_STATED GOAL_
Reproduce every line of the items below character for character, leaving out the pictures.

** BEGIN RECORDED INFORMATION **

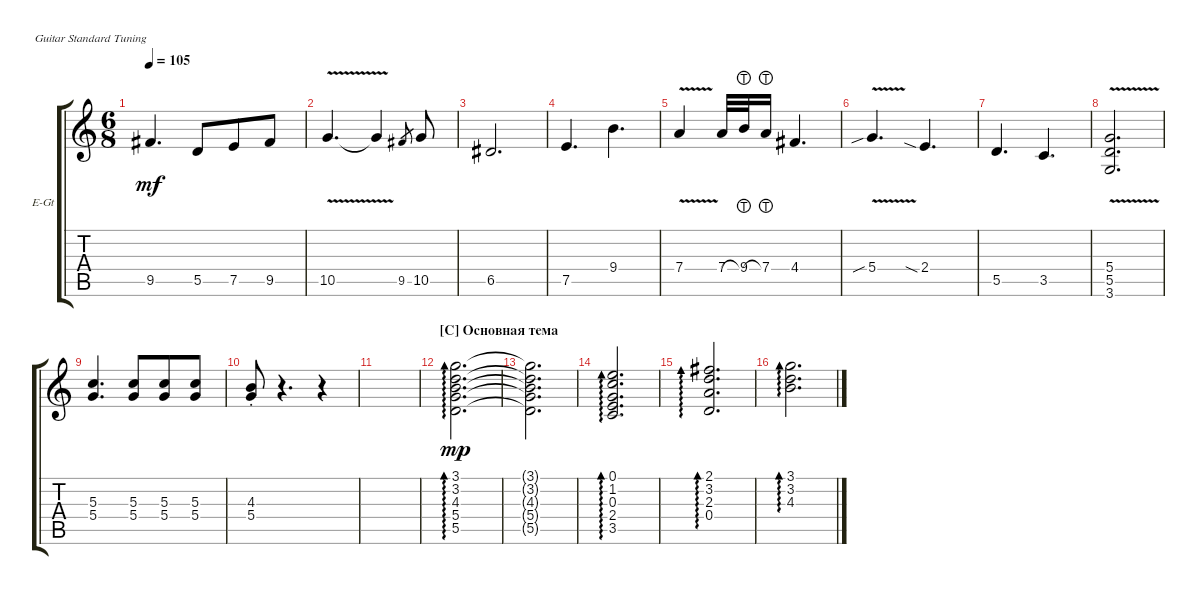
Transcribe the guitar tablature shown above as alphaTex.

\defaultSystemsLayout 4
\bracketExtendMode groupsimilarinstruments
\firstSystemTrackNameOrientation horizontal
\otherSystemsTrackNameOrientation horizontal
\track ("Solo" "E-Gt") {instrument electricguitarclean}
\staff {score tabs}
\tuning (E4 B3 G3 D3 A2 E2)
\ts (6 8)
\tempo 105
\clef g2
\scale
0.333333
\ks c
9.5.4{d dy mf} 5.5.8 7.5.8 9.5.8 |
\scale
0.333333 10.5{v}.4{d} 10.5{t}.4 9.5.8{gr} 10.5.8 |
\scale
0.333333 6.5.2{d} |
\scale
0.333333 7.5.4{d} 9.4.4{d} |
\scale
0.333333 7.4{v}.4 7.4.32 9.4{lht}.32 7.4{lht}.16 4.4.4{d} |
\scale
0.333333 5.4{v sib}.4{d} 2.4{sia}.4{d} |
\scale
0.333333 5.5.4{d} 3.5.4{d} |
\scale
0.333333 (3.6{v} 5.5 5.4).2{d} |
\scale
0.333333 (5.3 5.4).4{d} (5.4 5.3).8 (5.4 5.3).8 (5.4 5.3).8 |
\scale
0.333333 (4.3{st} 5.4{st}).8 r.4{d} r.4 |
\scale
0.333333 |
\section ("C" "Основная тема")
\scale
0.333333 (5.5 5.4 4.3 3.2 3.1).2{d ad 0 dy mp} |
\scale
0.333333 (5.5{t} 5.4{t} 4.3{t} 3.2{t} 3.1{t}).2{d} |
\scale
0.333333 (3.5 2.4 0.3 1.2 0.1).2{d ad 0} |
\scale
0.333333 (0.4 2.3 3.2 2.1).2{d ad 0} |
\scale
0.333333 (4.3 3.2 3.1).2{d ad 0}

** END RECORDED INFORMATION **

_RESULT OF THE EXERCISE_
Transcribe the guitar tablature shown above as alphaTex.

\defaultSystemsLayout 4
\bracketExtendMode groupsimilarinstruments
\firstSystemTrackNameOrientation horizontal
\otherSystemsTrackNameOrientation horizontal
\track ("Solo" "E-Gt") {instrument electricguitarclean}
\staff {score tabs}
\tuning (E4 B3 G3 D3 A2 E2)
\ts (6 8)
\tempo 105
\clef g2
\scale
0.333333
\ks c
9.5.4{d dy mf} 5.5.8 7.5.8 9.5.8 |
\scale
0.333333 10.5{v}.4{d} 10.5{t}.4 9.5.8{gr} 10.5.8 |
\scale
0.333333 6.5.2{d} |
\scale
0.333333 7.5.4{d} 9.4.4{d} |
\scale
0.333333 7.4{v}.4 7.4.32 9.4{lht}.32 7.4{lht}.16 4.4.4{d} |
\scale
0.333333 5.4{v sib}.4{d} 2.4{sia}.4{d} |
\scale
0.333333 5.5.4{d} 3.5.4{d} |
\scale
0.333333 (3.6{v} 5.5 5.4).2{d} |
\scale
0.333333 (5.3 5.4).4{d} (5.4 5.3).8 (5.4 5.3).8 (5.4 5.3).8 |
\scale
0.333333 (4.3{st} 5.4{st}).8 r.4{d} r.4 |
\scale
0.333333 |
\section ("C" "Основная тема")
\scale
0.333333 (5.5 5.4 4.3 3.2 3.1).2{d ad 0 dy mp} |
\scale
0.333333 (5.5{t} 5.4{t} 4.3{t} 3.2{t} 3.1{t}).2{d} |
\scale
0.333333 (3.5 2.4 0.3 1.2 0.1).2{d ad 0} |
\scale
0.333333 (0.4 2.3 3.2 2.1).2{d ad 0} |
\scale
0.333333 (4.3 3.2 3.1).2{d ad 0}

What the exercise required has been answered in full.